### Source document

• Source: Pearl incident
    • The Pearl incident was the largest recorded nonviolent escape attempt by enslaved people in United States history. On April 15, 1848, seventy-seven slaves attempted to escape Washington, D.C. by sailing away on a schooner called The Pearl. Their plan was to sail south on the Potomac River, then north up the Chesapeake Bay and Delaware River to the free state of New Jersey, a distance of nearly 225 miles (362 km). The attempt was organized by both abolitionist whites and free blacks, who expanded the plan to include many more enslaved people. Paul Jennings, a former slave who had served President James Madison, helped plan the escape.
      The escapees, including men, women, and children, found their passage delayed by winds running against the ship. Two days later, they were captured on the Chesapeake Bay near Point Lookout, Maryland, by an armed posse traveling by steamboat. As punishment, the owners sold most of the escapees to traders, who took them to the Deep South. Freedom for the two Edmonson sisters was purchased that year with funds raised by Henry Ward Beecher's Plymouth Congregational Church in Brooklyn, New York.
      When the ship and its captives were brought back to Washington, a pro-slavery riot broke out in the city. The mob attempted to attack an abolitionist newspaper and other known anti-slavery activists. Extra police patrolled for three days to try to contain the violence until the unrest ended. The episode provoked a slavery debate in Congress, and may have influenced a provision in the Compromise of 1850 that ended the slave trade in the District of Columbia, although not slavery itself. The escape inspired Harriet Beecher Stowe in writing her novel Uncle Tom's Cabin (1852), in which people in slavery dreaded being "sold South", and increased support for abolitionism in the North.
      Three white men were initially charged on numerous counts with aiding the escape and transporting the captives; the captains Daniel Drayton and Edward Sayres were tried and convicted in 1848. After serving four years in prison, they were pardoned by President Millard Fillmore in 1852.


      Background


      Like the surrounding states of Maryland and Virginia and others in the South, Washington, D.C., was a "slave society" as defined by the historian Ira Berlin in his Many Thousands Gone: A History of Two Centuries of American Slavery. It supported a major slave market and was a center of the domestic slave trade; with its connection to the Chesapeake Bay by the Potomac River, Washington was an important transit point for captives being shipped or marched overland from the Upper South to markets or owners in the Deep South. Numerous families in the city actively enslaved people, generally forcing them to act as domestic servants and artisans. Some hired out their slaves to work as servants on the waterfront and in other urban jobs.

### Problem set
A: Revise the Pearl incident text, starting with "Three white men" and going on through "Fillmore in 1852.", and put "released" in place of "pardoned".
B: Write the next part of the account of the Pearl incident, picking up after its final sentence.
The data after this point is not needed.

### Available data
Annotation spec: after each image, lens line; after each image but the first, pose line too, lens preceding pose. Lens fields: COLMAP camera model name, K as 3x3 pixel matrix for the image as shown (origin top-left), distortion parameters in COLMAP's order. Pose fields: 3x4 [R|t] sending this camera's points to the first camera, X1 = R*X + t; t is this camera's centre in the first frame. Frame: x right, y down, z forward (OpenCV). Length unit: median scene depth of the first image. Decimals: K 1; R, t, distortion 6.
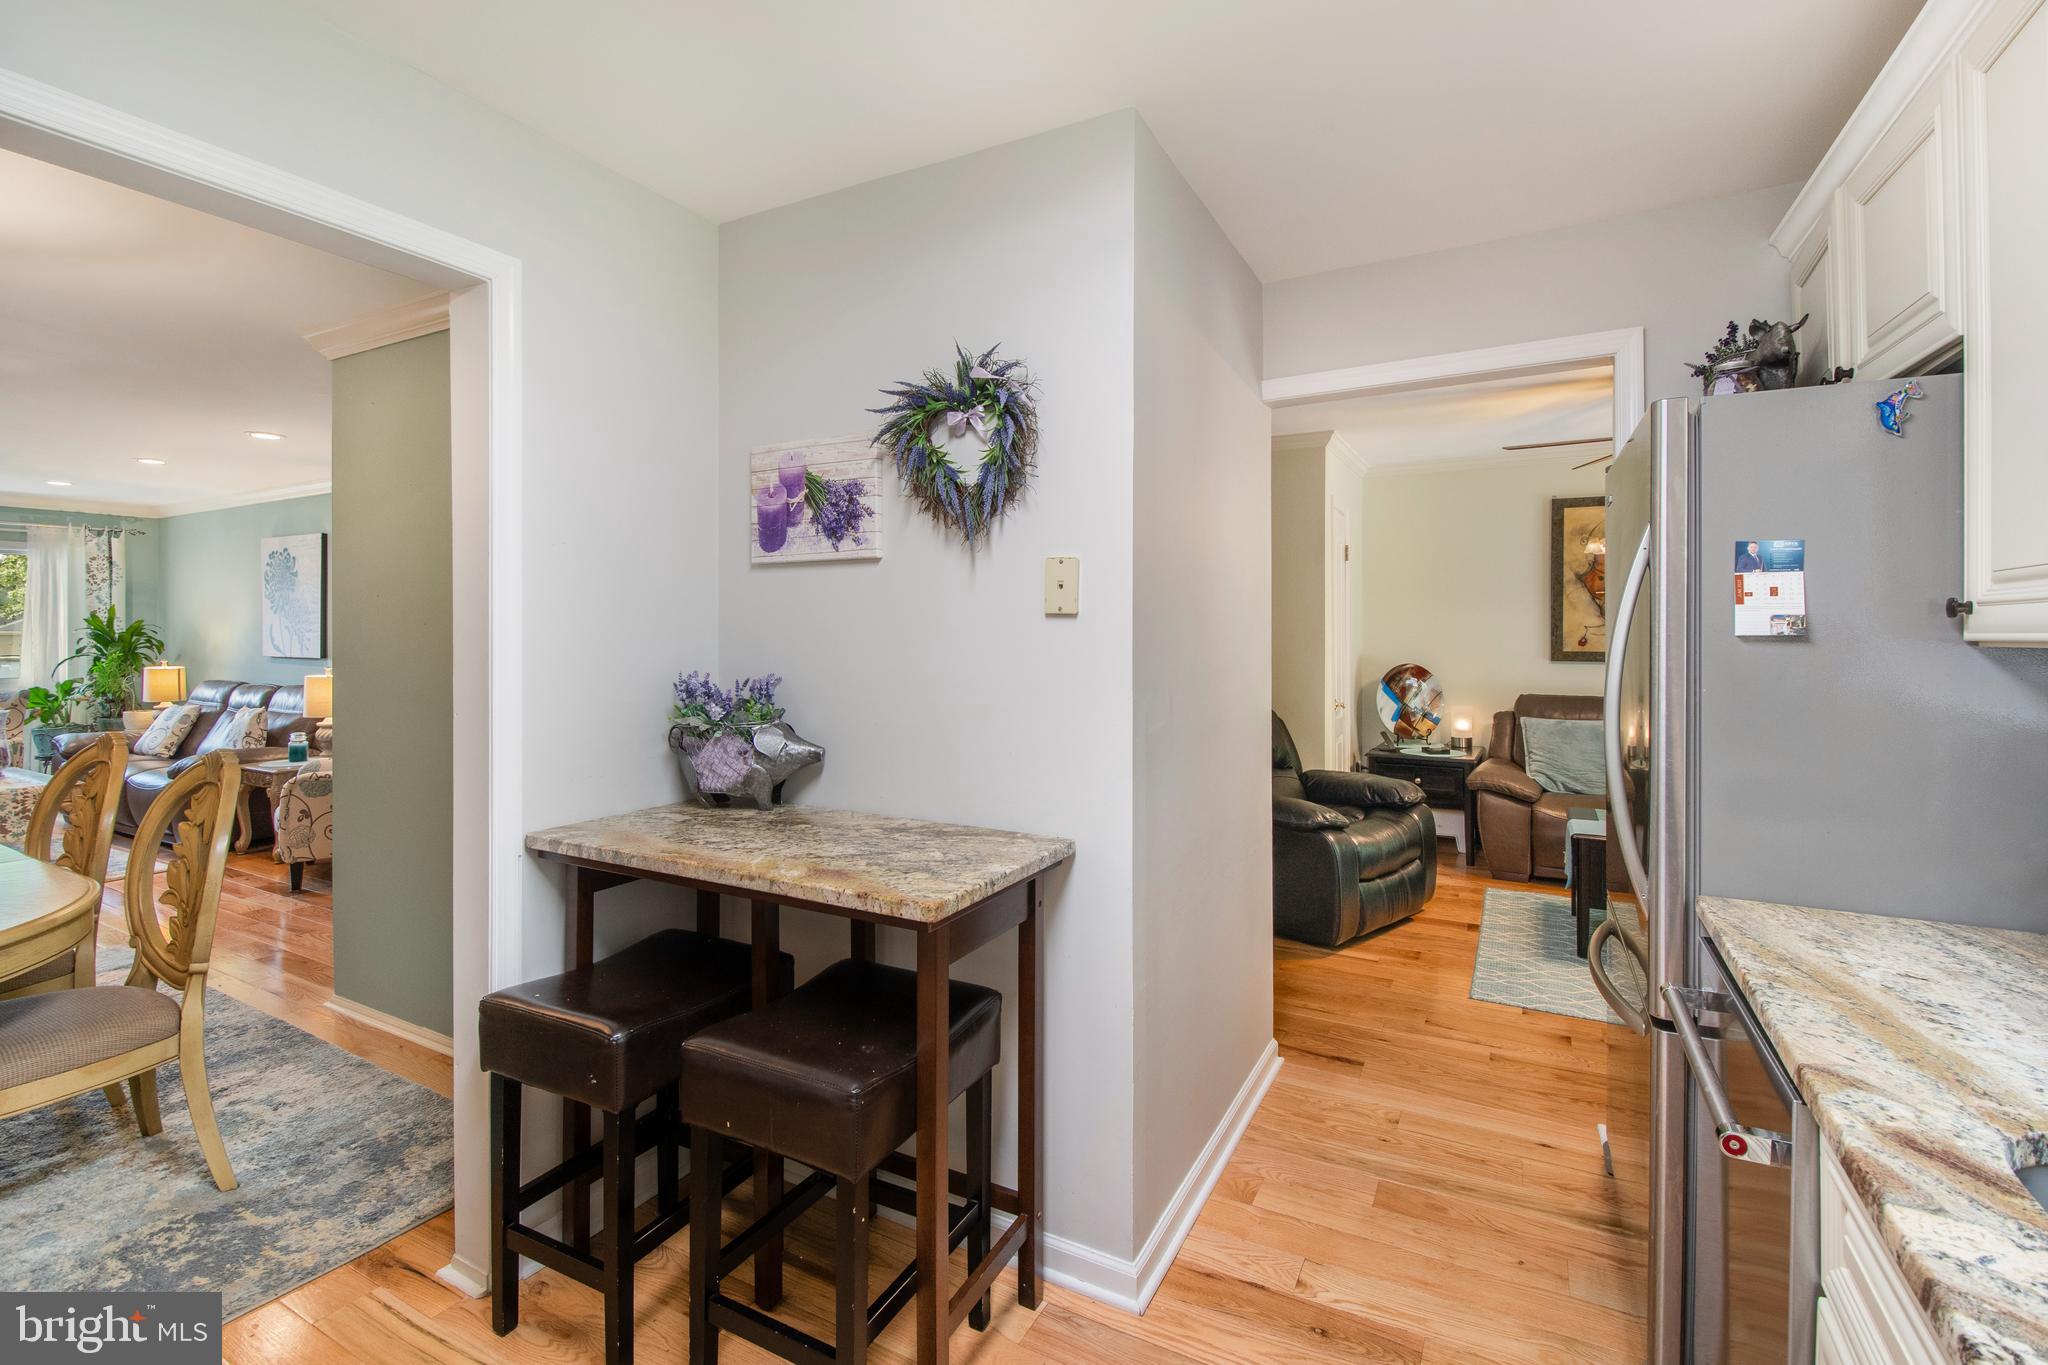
lens RADIAL K [[901.5, 0, 989.1], [0, 901.5, 635.5], [0, 0, 1]] dist [0.024537, -0.022450]
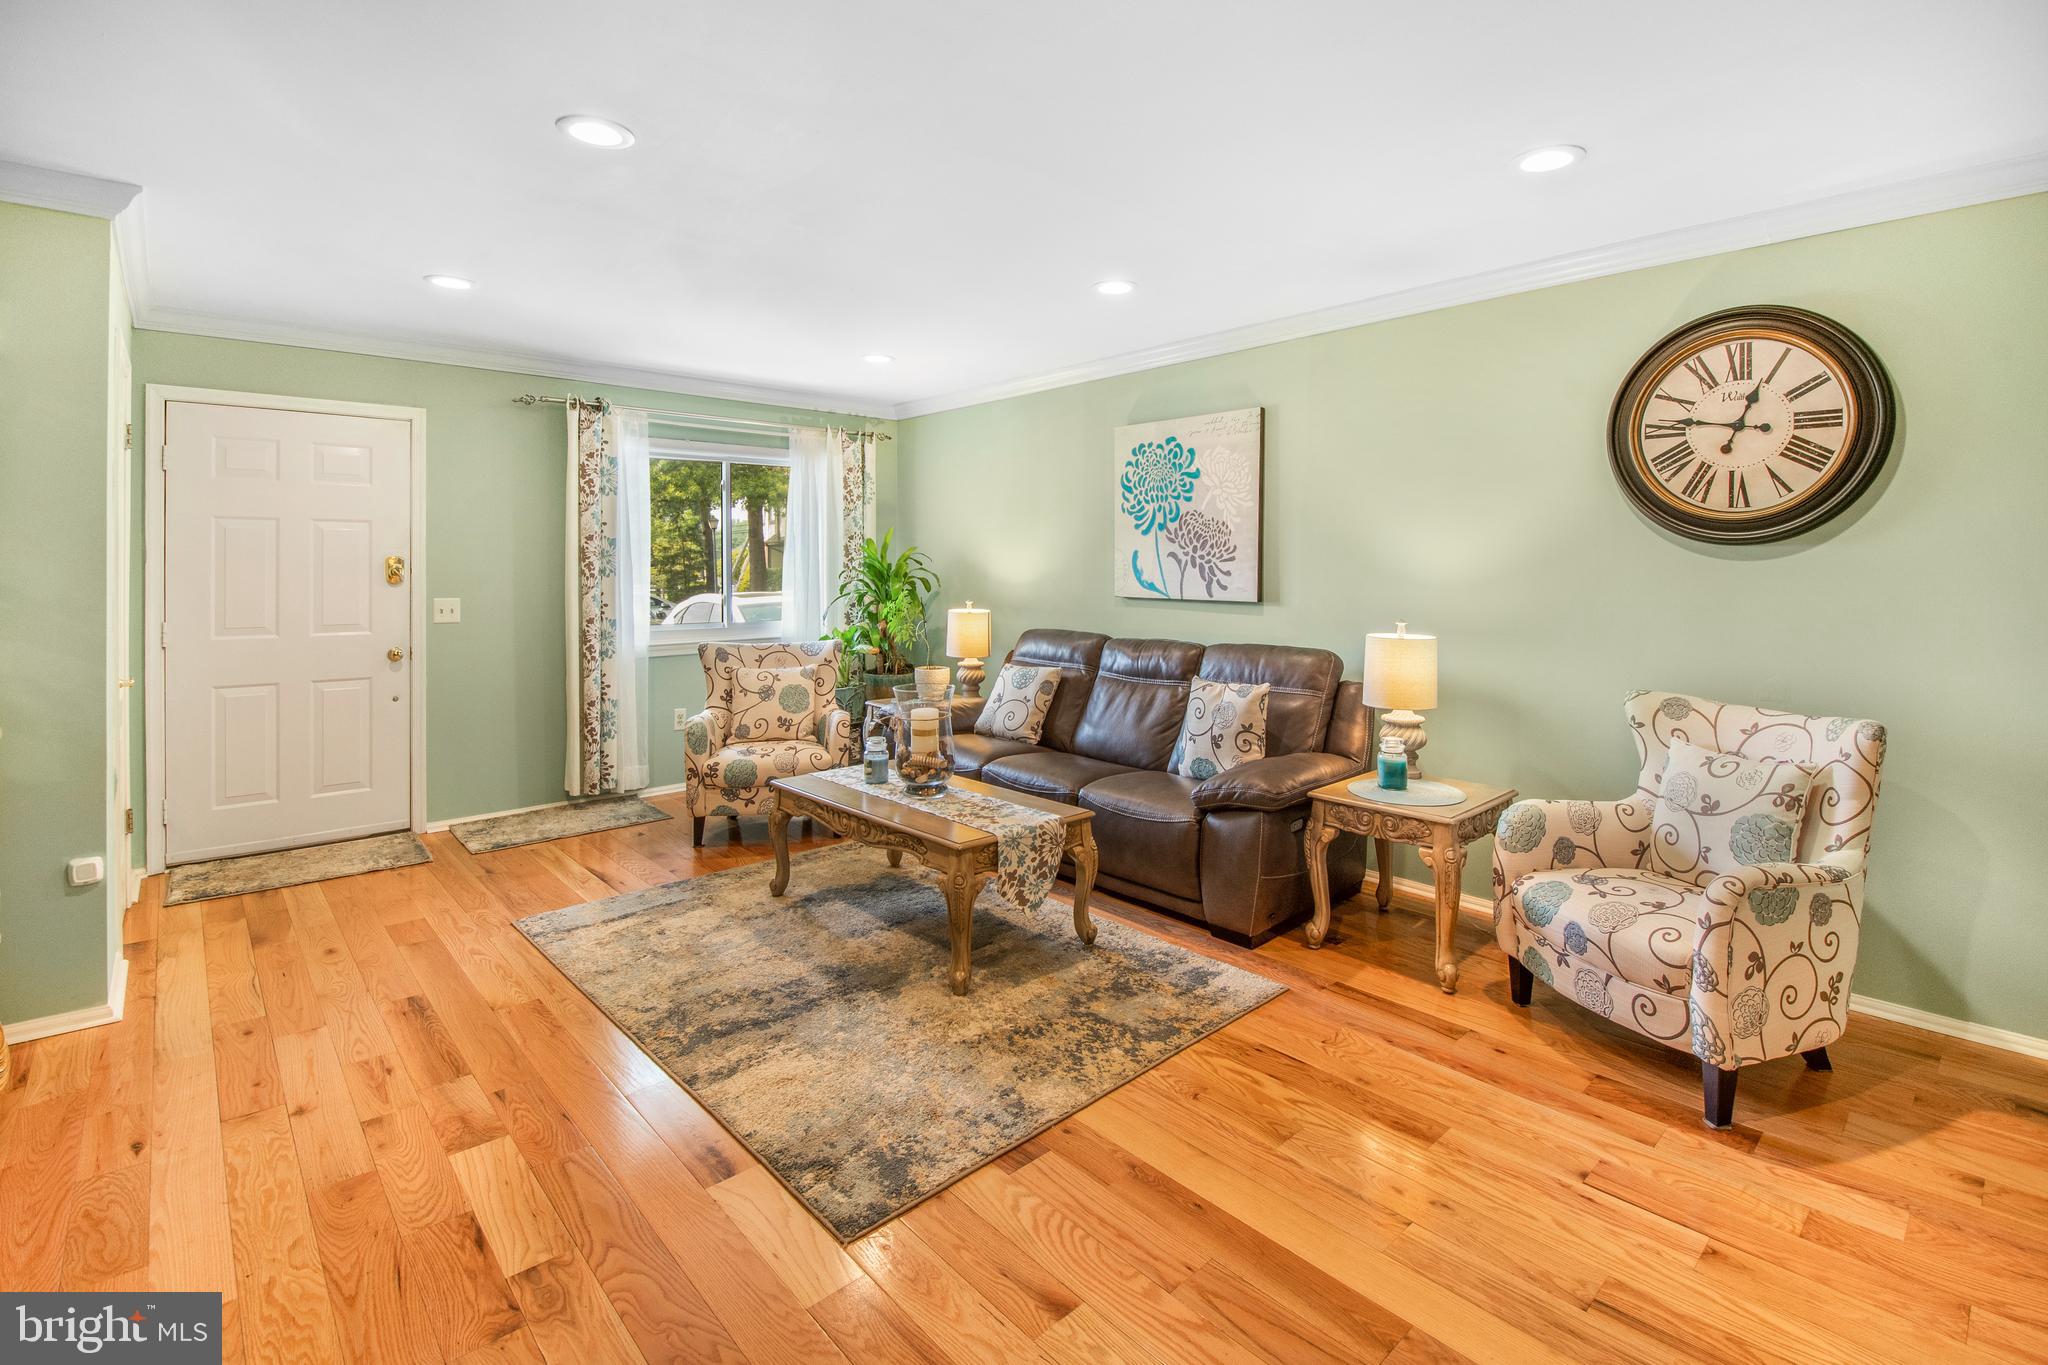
lens RADIAL K [[931.8, 0, 1008.5], [0, 931.8, 576.6], [0, 0, 1]] dist [0.009930, -0.014943]
pose [[0.946101, 0.001583, -0.323867, -0.604393], [0.002552, 0.999921, 0.012343, -0.001626], [0.323861, -0.012505, 0.946022, 0.279006]]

### Task responses
A:
Three white men were initially charged on numerous counts with aiding the escape and transporting the captives; the captains Daniel Drayton and Edward Sayres were tried and convicted in 1848. After serving four years in prison, they were released by President Millard Fillmore in 1852.

B:
      In 1848, free blacks outnumbered slaves in the District of Columbia by three to one. Abolitionists, both free blacks and whites, were active in the city in trying to end the slave trade and slavery. In addition, since the 1840s, there had been an organized group that supported the Underground Railroad in the district. The abolitionist community demonstrated in its planning for the escape that it could act in a unified way. They sought to plan an event that would capture the attention of Congress and the country to promote an end to slavery in the District of Columbia. White supporters included the abolitionists William L. Chaplin and Gerrit Smith of New York, who helped find the captain Daniel Drayton and pay for a ship. The black community made the project its own, notifying so many families that soon there were 77 slaves who wanted to be part of the escape.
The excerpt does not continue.